22 Nakazałem też lewitom, aby się oczyścili i przyszli czuwać przy bramach, aby uświęcić dzień szabatu. Mój Boże, pamiętaj o mnie również z tego powodu i miej litość nade mną według ogromu swego miłosierdzia!
23 W tych dniach widziałem też Judejczyków, którzy brali sobie żony Aszdodytki, Ammonitki i Moabitki. 24 Ich dzieci w połowie mówiły po aszdodycku, bądź też językiem jednego z obcych narodów, ale nie umiały już po judzku. 25 Upominałem ich więc i im złorzeczyłem. Niektórych mężczyzn nawet biłem, szarpiąc za włosy, i zaklinałem ich na Boga: Nie wydawajcie swoich córek za ich synów! Nie bierzcie ich córek za żony dla swych synów ani dla siebie! 26 Czy to nie w ten właśnie sposób zgrzeszył Salomon, król Izraela, chociaż nie było między narodami króla takiego jak on? Był on umiłowany przez swego Boga, a Bóg ustanowił go królem nad całym Izraelem. Ale cudzoziemskie kobiety potrafiły również jego skłonić do grzechu! 27 Czy o was też ma się słyszeć, że popełniacie tak wielkie zło i sprzeniewierzacie się naszemu Bogu, poślubiając cudzoziemskie kobiety?

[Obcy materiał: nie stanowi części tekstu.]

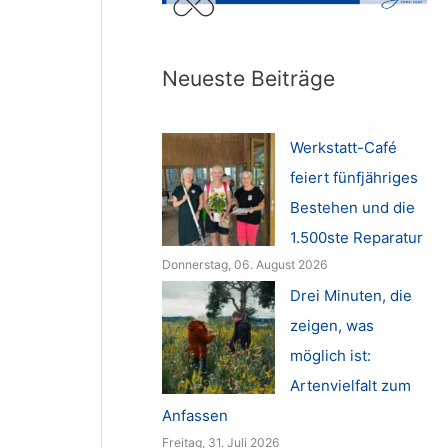
Neueste Beiträge
Werkstatt-Café
feiert fünfjähriges
Bestehen und die
1.500ste Reparatur
Donnerstag, 06. August 2026
Drei Minuten, die
zeigen, was
möglich ist:
Artenvielfalt zum
Anfassen
Freitag, 31. Juli 2026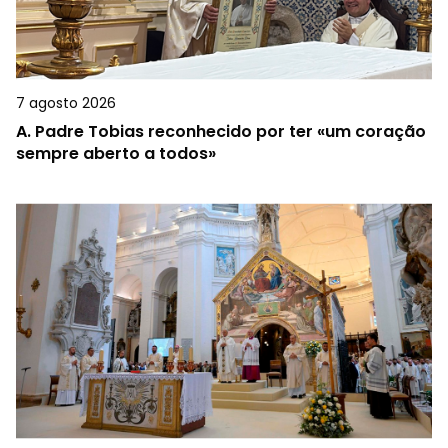
7 agosto 2026
A.
Padre Tobias reconhecido por ter «um coração
sempre aberto a todos»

28 Nawet jeden z synów Jojady, syna arcykapłana Eliasziba, został zięciem Sanballata Choronity. Wypędziłem go od siebie! 29 Mój Boże, pamiętaj im to, że zbezcześcili kapłaństwo i przymierze, kapłaństwo i lewitów!
30 Oczyściłem ich ze wszystkiego, co obce; ustanowiłem przepisy dotyczące służby kapłańskiej i lewickiej, zadania właściwe każdemu, 31 oraz dotyczące dostarczania drewna w określonym czasie i pierwocin. Mój Boże, ze względu na to pamiętaj o mnie dla mojego dobra!